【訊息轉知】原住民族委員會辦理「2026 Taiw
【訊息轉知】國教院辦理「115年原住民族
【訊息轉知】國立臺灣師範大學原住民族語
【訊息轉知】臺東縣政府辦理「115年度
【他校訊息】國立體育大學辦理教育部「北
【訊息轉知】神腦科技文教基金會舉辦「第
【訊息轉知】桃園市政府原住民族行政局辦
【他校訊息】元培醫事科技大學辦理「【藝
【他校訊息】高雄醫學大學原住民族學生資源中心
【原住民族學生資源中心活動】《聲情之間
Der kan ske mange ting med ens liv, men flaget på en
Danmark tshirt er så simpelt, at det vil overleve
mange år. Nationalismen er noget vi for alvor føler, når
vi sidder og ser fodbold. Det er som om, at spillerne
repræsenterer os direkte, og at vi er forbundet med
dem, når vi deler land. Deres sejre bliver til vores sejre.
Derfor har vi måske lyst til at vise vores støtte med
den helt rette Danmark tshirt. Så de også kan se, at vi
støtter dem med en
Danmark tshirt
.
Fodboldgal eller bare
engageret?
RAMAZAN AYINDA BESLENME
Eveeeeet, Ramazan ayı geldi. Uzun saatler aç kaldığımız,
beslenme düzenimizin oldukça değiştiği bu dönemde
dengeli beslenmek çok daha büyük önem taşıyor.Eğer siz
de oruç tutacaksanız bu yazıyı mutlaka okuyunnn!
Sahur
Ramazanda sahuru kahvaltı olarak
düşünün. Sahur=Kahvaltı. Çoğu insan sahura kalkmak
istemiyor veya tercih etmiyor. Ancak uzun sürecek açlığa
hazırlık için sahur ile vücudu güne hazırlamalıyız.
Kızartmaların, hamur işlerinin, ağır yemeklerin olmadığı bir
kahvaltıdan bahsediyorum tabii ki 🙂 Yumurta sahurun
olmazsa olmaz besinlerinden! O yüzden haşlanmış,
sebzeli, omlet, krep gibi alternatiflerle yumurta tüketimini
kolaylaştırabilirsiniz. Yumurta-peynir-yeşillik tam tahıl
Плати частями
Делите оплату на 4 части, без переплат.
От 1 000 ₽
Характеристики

-- -- --

- **About this exercise**
Lines from the one containing "dengeli beslenmek çok" through the last line of the records, both included, are the only ones to print, each exactly as it is.

- **Response area**
dengeli beslenmek çok daha büyük önem taşıyor.Eğer siz
de oruç tutacaksanız bu yazıyı mutlaka okuyunnn!
Sahur
Ramazanda sahuru kahvaltı olarak
düşünün. Sahur=Kahvaltı. Çoğu insan sahura kalkmak
istemiyor veya tercih etmiyor. Ancak uzun sürecek açlığa
hazırlık için sahur ile vücudu güne hazırlamalıyız.
Kızartmaların, hamur işlerinin, ağır yemeklerin olmadığı bir
kahvaltıdan bahsediyorum tabii ki 🙂 Yumurta sahurun
olmazsa olmaz besinlerinden! O yüzden haşlanmış,
sebzeli, omlet, krep gibi alternatiflerle yumurta tüketimini
kolaylaştırabilirsiniz. Yumurta-peynir-yeşillik tam tahıl
Плати частями
Делите оплату на 4 части, без переплат.
От 1 000 ₽
Характеристики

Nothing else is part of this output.